G. B. SHAW: CÉTICO, CÍNICO & CABOTINO. MAS GÊNIO

George Bernard Shaw (1856-1950), escritor inglês nascido em Dublin, na Irlanda, e que sempre viu a Old Albion com os compreensivelmente preconceituosos “olhos irlandeses”, é por certo uma das figuras mais interessantes da literatura universal.

Pertence, por todos os títulos, a uma família ilustre integrada, entre outros, por Cervantes, Rabelais, Voltaire, Swift, Oscar Wilde, Sterne, Mencken e Bierce. Os nomes são muito diferentes, mas há entre eles um denominador comum, feito de cinismo, ironia, ceticismo, criticismo e bom humor.

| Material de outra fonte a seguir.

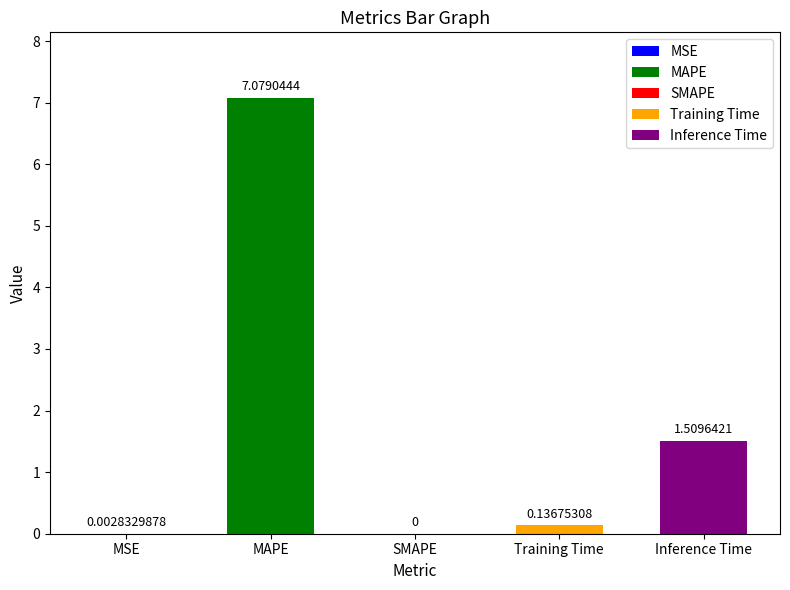

What is the sum of all values?

8.7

Este, por vezes, quase vitriólico.

A título de curiosidade direi que Shaw era devoto da música de Wagner e do teatro de Ibsen e, além de altíssimo dramaturgo e ensaísta penetrante e sutil, foi crítico teatral empenhado sobretudo em arranhar ou demolir a glória de Shakespeare. Um intento insano típico, aliás.

Dono de uma inteligência privilegiada e de uma verve sem limites, Shaw foi também um dos fundadores do grupo político dos fabianos, corrente socialista moderada, não marxista.

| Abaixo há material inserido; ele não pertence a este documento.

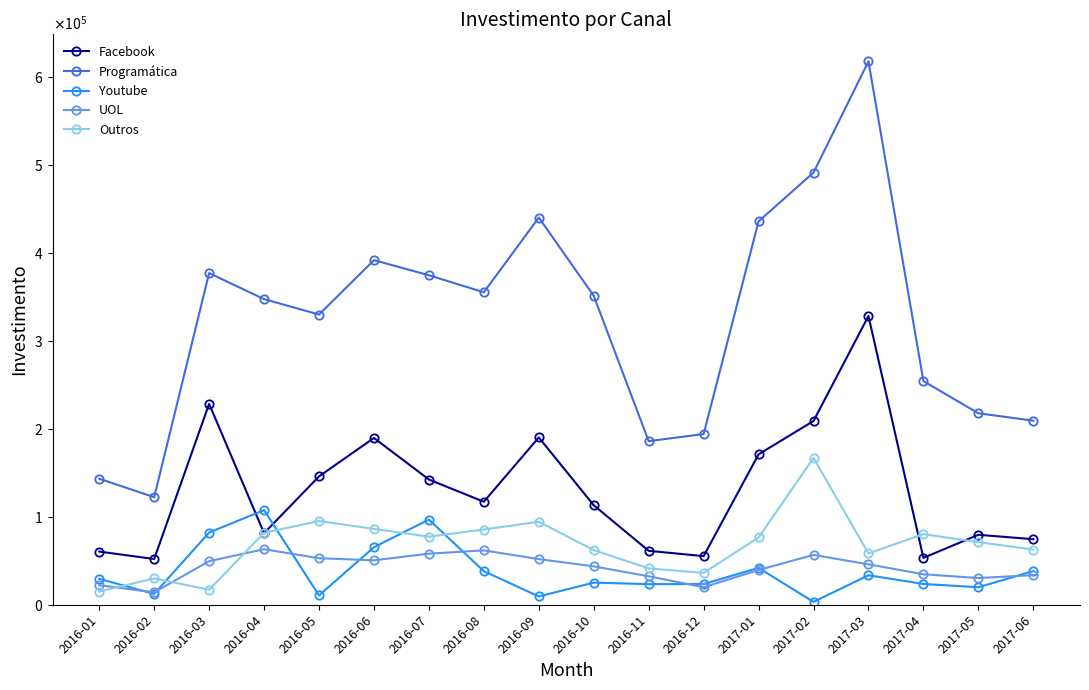

Read the Youtube value at 2016-10.

25167.0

Foi antes de mais nada um mestre da criação dramatúrgica. O mais representado do mundo, no seu tempo. Entre as suas muitas peças contam-se Casa de viúvos, A profissão da sra. Warren, As armas e o homem, César e Cleópatra, Homem e superhomem (onde, paradoxalmente, existe um Don Juan tímido, perseguido por mulheres), O discípulo do diabo, Pigmalião (que virou filme saboroso, com o título de My fair lady, interpretado por Rex Harrison e Audrey Hepburn), Santa Joana e O dilema do doutor. Nesta última peça há um médico que, possuindo apenas uma pequena reserva de um remédio raríssimo, hesita entre salvar a vida de um gênio devasso e a de um cidadão honestíssimo, ainda que medíocre, apagado.

Shaw notabilizou-se sobretudo pelos seus ditos espirituosos, às vezes amarga ou irritantemente espirituosos, pelas frases de efeito, prenhes de ironia cáustica, onde o riso se confundia com o esgar. Não sabia – nem queria, evidentemente – resistir a um bon mot.

Acima de tudo, Shaw pretendia, e conseguia, com extrema facilidade, épater de bourgeois da Oxford Street ou de Piccadily Circus.

Mas vamos sem mais delongas àquilo que mais interessa o leitor: uma seleção de frases, ditos, aforismos, em que a fértil inteligência do britânico se revela em toda a plenitude.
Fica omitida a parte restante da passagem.